The county was bringing in more money than it was spending and had accumulated about $2 million from that portion of the fees, he said.
The remaining two-fifths of revenue from the franchise agreement would continue to be appropriated for the CMC, Zaleski said.
The commissioners chose to hold off on a decision about the CMC until more information about the upgrade is provided.
The board also began discussing Tuesday how it would allocate funds set aside for new positions in FY16.
During a previous budget session, the commissioners voted to appropriate $200,000 for this purpose.
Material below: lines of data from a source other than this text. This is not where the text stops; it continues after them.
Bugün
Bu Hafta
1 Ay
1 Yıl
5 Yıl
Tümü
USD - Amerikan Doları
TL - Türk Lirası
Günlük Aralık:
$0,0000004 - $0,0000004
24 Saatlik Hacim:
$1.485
The county's agencies had requested 22 positions that would cost the county a total of about $2 million.
The annual elimination of the invasive weed hydrilla from the 300-acre lake, an ongoing issue at Piney Run Park, would require an additional maintenance specialist in FY16 to operate the county-owned equipment necessary to get rid of the weed each year.
In April, director Jeff Degitz said the department has the necessary equipment to mow the plant but not enough staff to do so and maintain consistent levels of service to the park's visitors. The department has two full-time employees at the park.
Howard mentioned the possibility of allocating a portion of the $200,000 for a project manager for the Bureau of Building Construction, part of the county's Department of Public Works. Zaleski said he is supportive of another project manager but there are still two cost aspects of hiring the position that he and his staff are researching.
The bureau has shrunk from five positions to two, meaning it might not have the manpower to take on these often time-consuming projects, rendering an additional manager unnecessary, he said. Secondly, during the past few years, the county has paid more for contracting the work than if they had a county employee operating in that capacity, he said.
However, it is not clear whether this will be the case going forward, Zaleski said, and he and his staff are looking into whether the county's capital savings would offset the operational expenses of hiring a project manager.